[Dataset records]
--- START ---

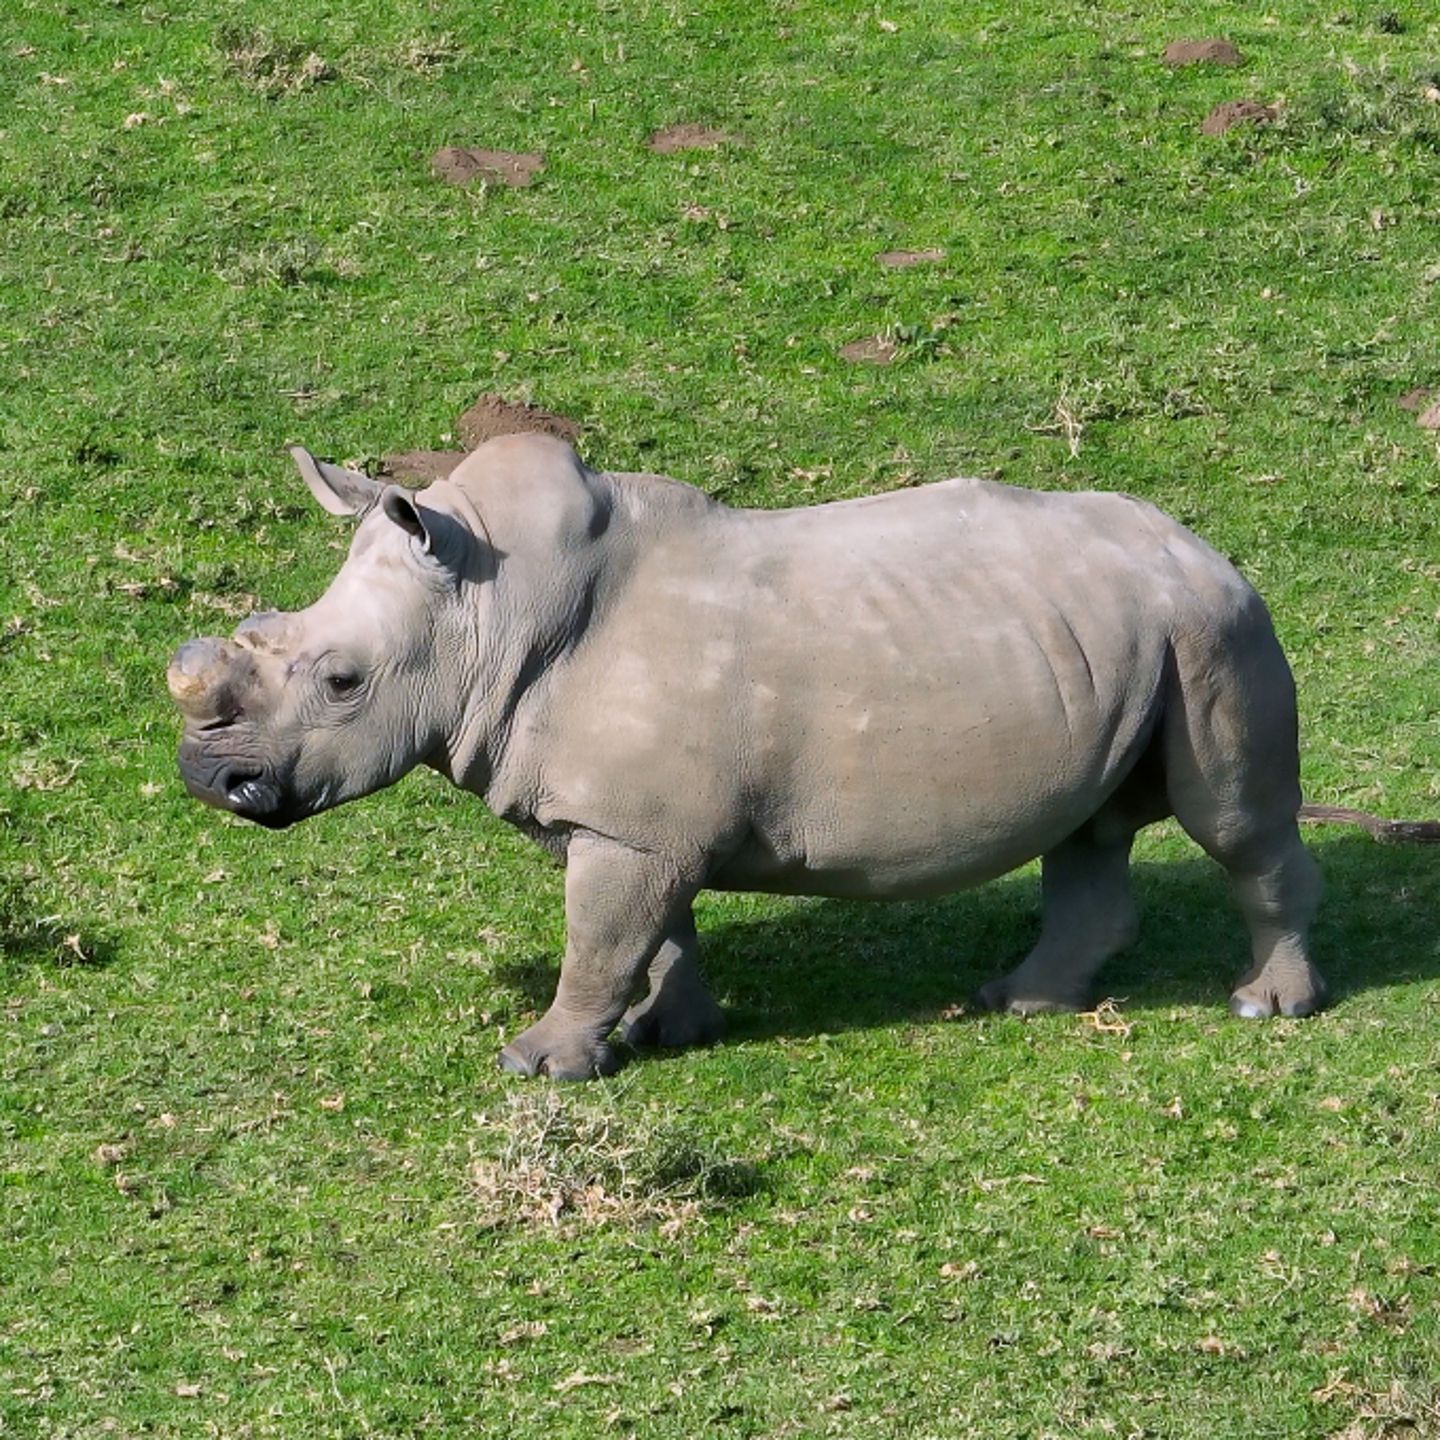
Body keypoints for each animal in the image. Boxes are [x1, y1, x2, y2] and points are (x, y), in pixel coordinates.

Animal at [168, 434, 1324, 1079]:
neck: (488, 608)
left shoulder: (629, 826)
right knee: (1089, 827)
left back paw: (1263, 1009)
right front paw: (668, 1034)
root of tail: (1202, 545)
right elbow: (652, 934)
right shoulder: (632, 820)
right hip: (1122, 634)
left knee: (1233, 823)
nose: (209, 781)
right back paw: (1019, 1001)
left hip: (1213, 629)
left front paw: (540, 1065)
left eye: (342, 682)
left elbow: (602, 940)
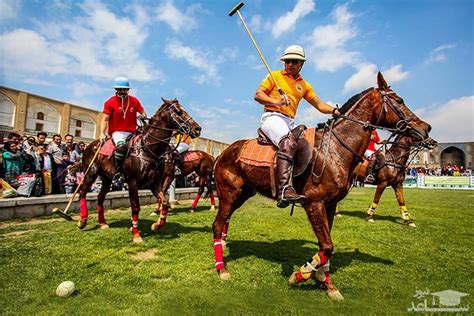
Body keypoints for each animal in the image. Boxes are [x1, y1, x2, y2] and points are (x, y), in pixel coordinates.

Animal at [75, 99, 200, 242]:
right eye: (179, 112)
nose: (198, 129)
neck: (147, 148)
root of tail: (91, 145)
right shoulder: (132, 182)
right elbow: (135, 207)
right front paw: (136, 234)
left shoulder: (153, 182)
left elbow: (164, 202)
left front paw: (156, 225)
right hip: (91, 172)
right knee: (82, 192)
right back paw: (82, 221)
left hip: (107, 177)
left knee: (100, 197)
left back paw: (102, 223)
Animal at [212, 73, 434, 300]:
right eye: (399, 100)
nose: (426, 128)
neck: (336, 148)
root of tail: (224, 151)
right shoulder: (315, 202)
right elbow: (327, 246)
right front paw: (300, 275)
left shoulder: (331, 203)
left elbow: (326, 245)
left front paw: (326, 283)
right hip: (229, 193)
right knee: (217, 224)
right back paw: (222, 269)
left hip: (243, 193)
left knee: (225, 219)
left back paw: (224, 245)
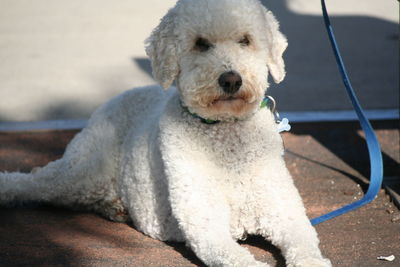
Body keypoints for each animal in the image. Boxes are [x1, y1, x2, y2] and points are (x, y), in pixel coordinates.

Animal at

--- END ---

* [Work request]:
Would you print exactly, and only, the lines of the data above from the line with "right elbow: (652, 934)" through the line with "left elbow: (602, 940)", inclusive?

* [Task answer]:
right elbow: (652, 934)
right shoulder: (632, 820)
right hip: (1122, 634)
left knee: (1233, 823)
nose: (209, 781)
right back paw: (1019, 1001)
left hip: (1213, 629)
left front paw: (540, 1065)
left eye: (342, 682)
left elbow: (602, 940)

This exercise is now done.